As in South Kingstown, student attendance and participation is being strictly monitored, with regular “check-ins” scheduled via Google Hangouts, Zoom or other services.

The schedule for the first week of distance learning is a blend of fixed meeting times and asynchronous completion of assignments that will have a more flexible timeline but common due date, Cummings said.

“Special education teachers have been working closely with classroom teachers to modify assignments for students who need accommodations, and each case manager will make contact with the students and families on his or her caseload,” he said.

The mental health support staff will be checking in on students and families throughout the week, as will guidance counselors, Cummings said.

The schools are working with Cox to provide internet access to all students. Free wi-fi hotspots are available through Cox, and the company is offering free internet for 30 days to households that qualify for free and reduced lunch.

Narragansett also is not collecting preschool tuition at this time. All students will be considered as continuing to be enrolled.

Like South Kingstown, Narragansett has also started a free ‘Grab & Go’ breakfast and lunch program for children under 18. Pick up will take place at Narragansett High School each day.

Savastano and Cummings, like educators around the state and even Gov. Gina Raimondo, reminded students that the distance learning is intended to be a continuation of instruction in the classroom.

“This is not an extended vacation,” Cummings said. “Distance Learning days are school days and both students and teachers are expected to be engaged with instruction. Districts are expected to make sure everyone is accountable.”

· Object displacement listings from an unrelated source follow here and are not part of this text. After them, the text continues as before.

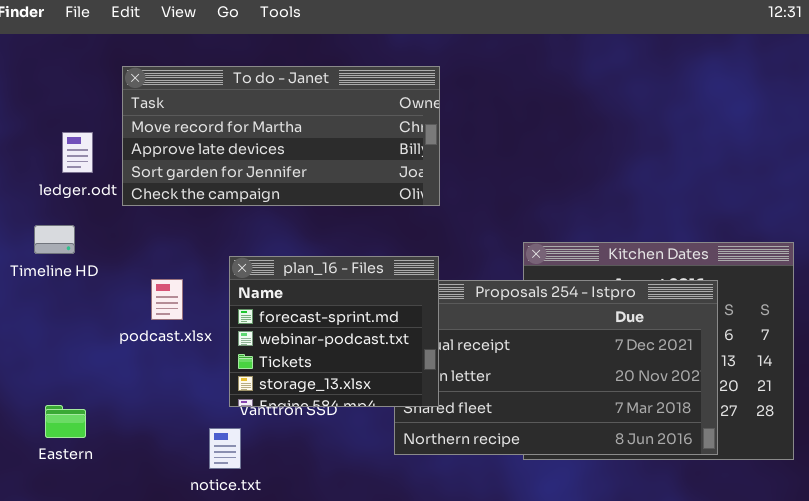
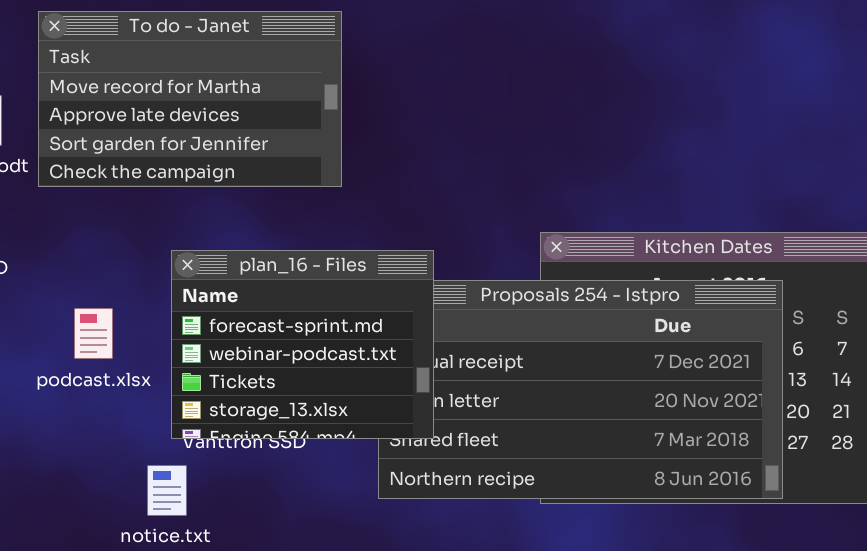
To do - Janet: [122,66,440,206] -> [38,11,342,187], resized
podcast.xlsx: [151,279,183,320] -> [74,308,113,359], moved

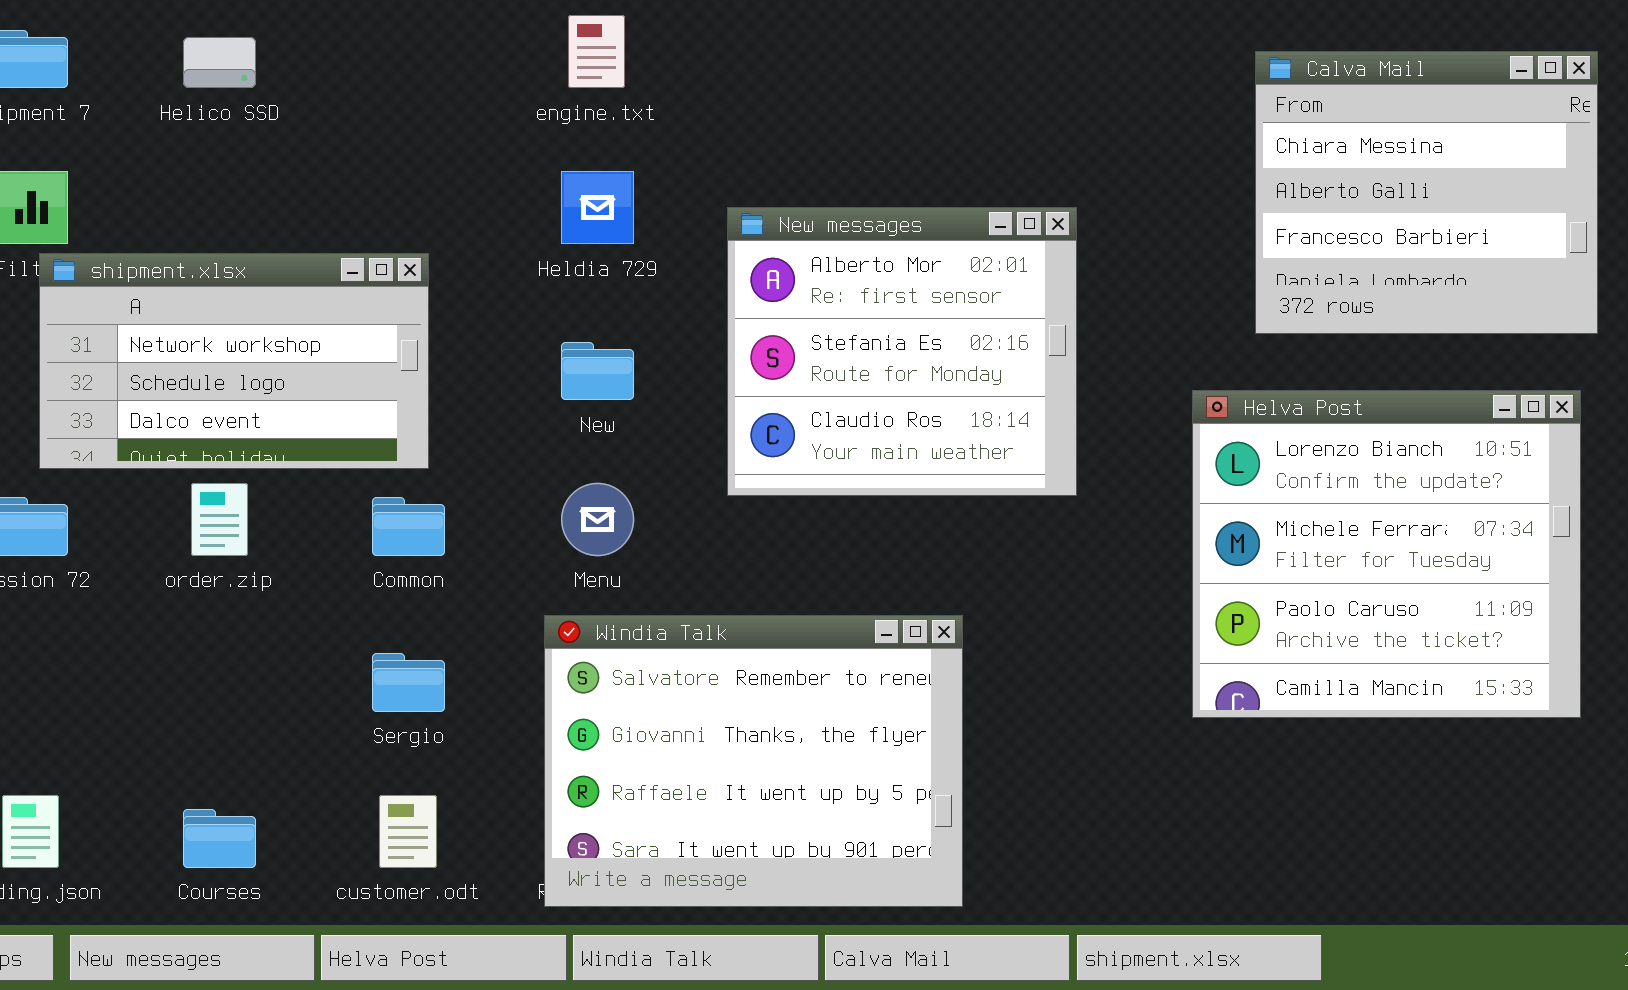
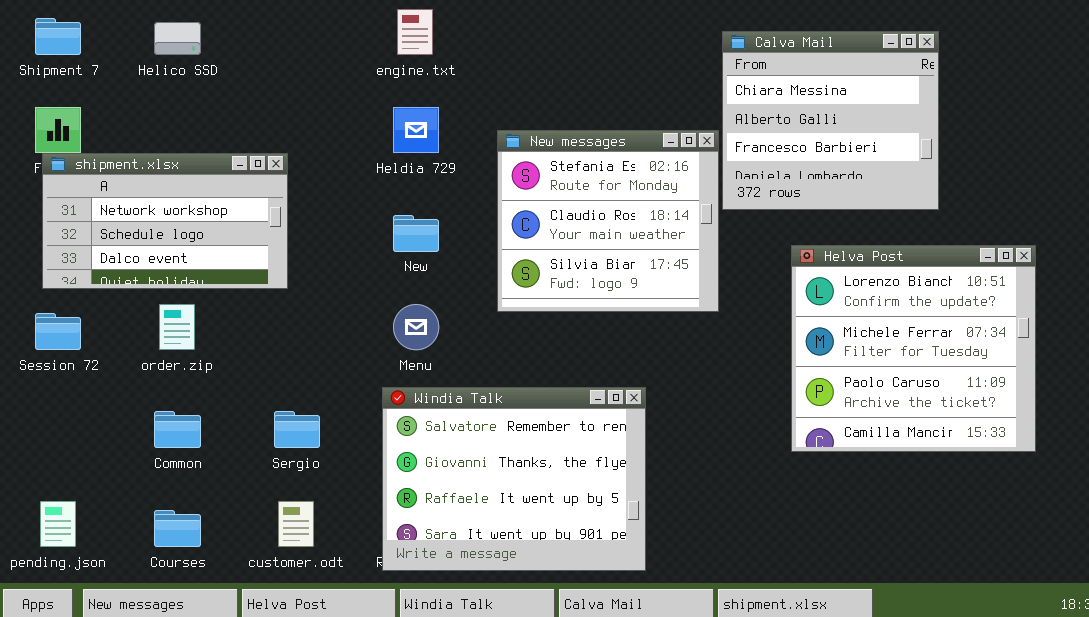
Calva Mail: [1255,51,1598,334] -> [722,31,939,210], moved
New messages: [727,207,1077,496] -> [497,130,719,312], scrolled down 1 row
shipment.xlsx: [39,253,429,469] -> [42,153,288,289], moved
Common: [372,497,445,556] -> [154,411,201,448], moved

Patience, communication and flexibility are key, Cummings told parents.

“I ask that you remember our teachers and staff members are also learning to work from home and are establishing routines with their own families while meeting the responsibilities of suddenly becoming ‘on-line’ educators. They have been working incredibly hard to prepare for tomorrow and the coming distance learning days, and I am grateful for their commitment to our children and incredible professionalism in this time of crisis.”